Hello drillers,
I'm still puzzling the purpose of the "selection" attribute of the "Scan"
operator and the "ref" attribute of various operators such as "Scan",
"Transform", "Group".
I notice that "selection" is not used (which is good, since there is no
"activity" attribute in donuts.json).
I understand that "ref" chooses the output expression(s) of each operator, and
see those expressions are necessary. But I don't understand why every "ref" in
simple_plan.json is prefixed with "donuts".
My understanding is that each operator's input and output is a JSON array. The
elements of that array (the "rows" in SQL parlance) are usually JSON objects
(i.e. records with named fields) but might sometimes be scalars or arrays.

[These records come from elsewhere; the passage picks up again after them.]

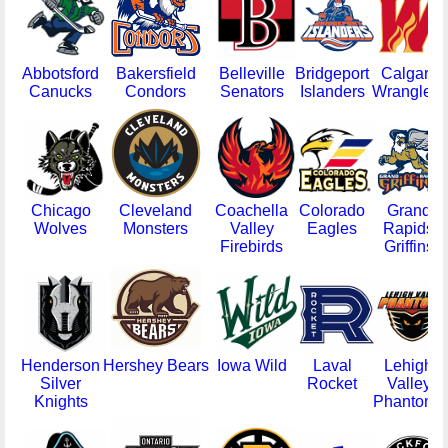
Abbotsford
Bakersfield
Belleville
Bridgeport
Calgary
Canucks
Condors
Senators
Islanders
Wranglers
Chicago
Cleveland
Coachella
Colorado
Grand
Wolves
Monsters
Valley
Eagles
Rapids
Firebirds
Griffins
Henderson
Hershey Bears
Iowa Wild
Laval
Lehigh
Silver
Rocket
Valley
Knights
Phantoms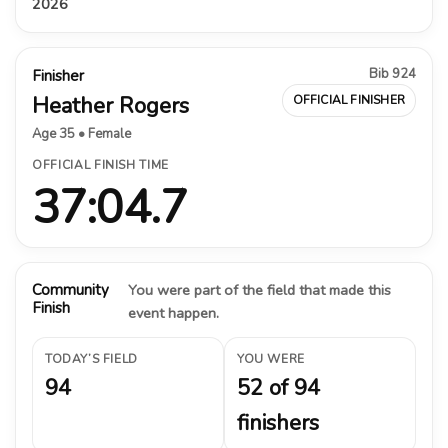
2026
Bib 924
Finisher
Heather Rogers
OFFICIAL FINISHER
Age 35 • Female
OFFICIAL FINISH TIME
37:04.7
Community
You were part of the field that made this
Finish
event happen.
TODAY’S FIELD
YOU WERE
94
52 of 94
finishers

The output of the "aggregate" operator in simple_plan.json would be something
like
[
{
"donuts": {
"sales" : 1099.22,
"typeCount" : 1,
"quantity" : 10000,
"ppu" : 0.11
},
{
"donuts": {
"sales" : 109.71,
"typeCount" : 2,
"quantity" : 159,
"ppu" : 0.69
}
},
{
"donuts": {
"sales" : 184.25,
"typeCount" : 2,
"quantity" : 335,
"ppu" : 0.55
}
]
The output is a list of objects, each of which has just one field "donuts",
whose value is an object. The only purpose of the "donuts" prefix is to
increase the nesting level. And other operators do the same thing. It would
seem to me more natural to just use one level of nesting:
[
{
"sales" : 1099.22,
"typeCount" : 1,
"quantity" : 10000,
"ppu" : 0.11
},
...
]
Of course it's not wrong to do this, but I wanted to ask why someone would
choose an extra level of nesting. Or to check whether my understanding was
wrong. (I'm pondering how to make a SQL front-end generate something like
simple_plan.json and right now I can see no reason why it would generate a ref
values with a "donuts." prefix.)
Is the intent of "selection" to remove a level of nesting when reading a source?
Julian